(Page images and the text extracted from them)

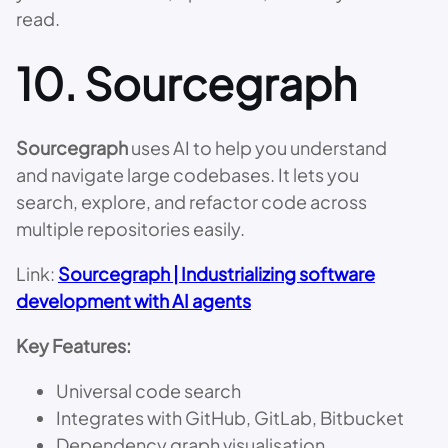
read.
10.
Sourcegraph
Sourcegraph
uses AI to help you understand
and navigate large codebases. It lets you
search, explore, and refactor code across
multiple repositories easily.
Link:
Sourcegraph | Industrializing software
development with AI agents
Key Features:
Universal code search
Integrates with GitHub, GitLab, Bitbucket
Dependency graph visualisation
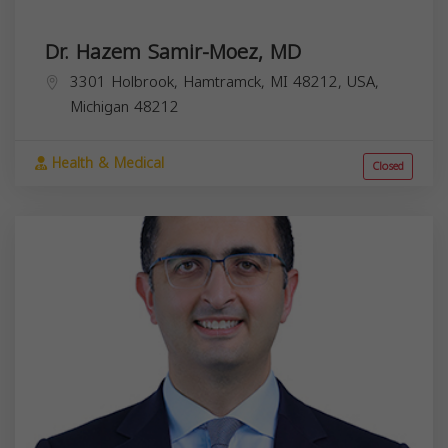
Dr. Hazem Samir-Moez, MD
3301 Holbrook, Hamtramck, MI 48212, USA,
Michigan
48212
Health & Medical
Closed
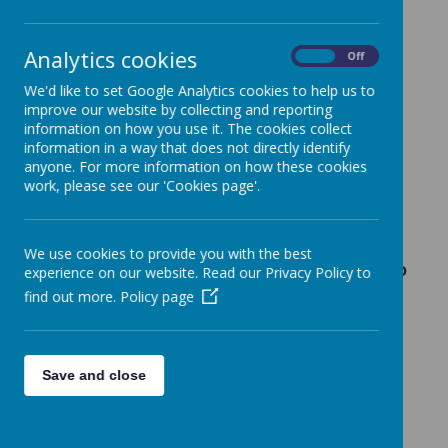
Loading image...
Analytics cookies
On
Off
We'd like to set Google Analytics cookies to help us to
improve our website by collecting and reporting
information on how you use it. The cookies collect
At Birchfields we follow Manchester City
information in a way that does not directly identify
Council's admissions policies and guidelines.
anyone. For more information on how these cookies
Please
click here
to go to the Council's
work, please see our 'Cookies page'.
Admission Rules.
We use cookies to provide you with the best
Primary School Admissions (Reception to
experience on our website. Read our Privacy Policy to
Year 6)
find out more.
Policy page
School places for children in Reception to
Year 6 are arranged by Manchester City
Council’s Admissions Team:-
Save and close
Admissions Team, Manchester City Council,
Town Hall, PO Box 532, Manchester, M60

EXERCISE →
Copy the lines from the one containing "Dr. Hazem Samir-Moez, MD" through the end of the items, including both ends. Leave the pictures out of your copy.

RESPONSE TO THIS EXERCISE →
Dr. Hazem Samir-Moez, MD
3301 Holbrook, Hamtramck, MI 48212, USA,
Michigan
48212
Health & Medical
Closed
Loading image...
Analytics cookies
On
Off
We'd like to set Google Analytics cookies to help us to
improve our website by collecting and reporting
information on how you use it. The cookies collect
At Birchfields we follow Manchester City
information in a way that does not directly identify
Council's admissions policies and guidelines.
anyone. For more information on how these cookies
Please
click here
to go to the Council's
work, please see our 'Cookies page'.
Admission Rules.
We use cookies to provide you with the best
Primary School Admissions (Reception to
experience on our website. Read our Privacy Policy to
Year 6)
find out more.
Policy page
School places for children in Reception to
Year 6 are arranged by Manchester City
Council’s Admissions Team:-
Save and close
Admissions Team, Manchester City Council,
Town Hall, PO Box 532, Manchester, M60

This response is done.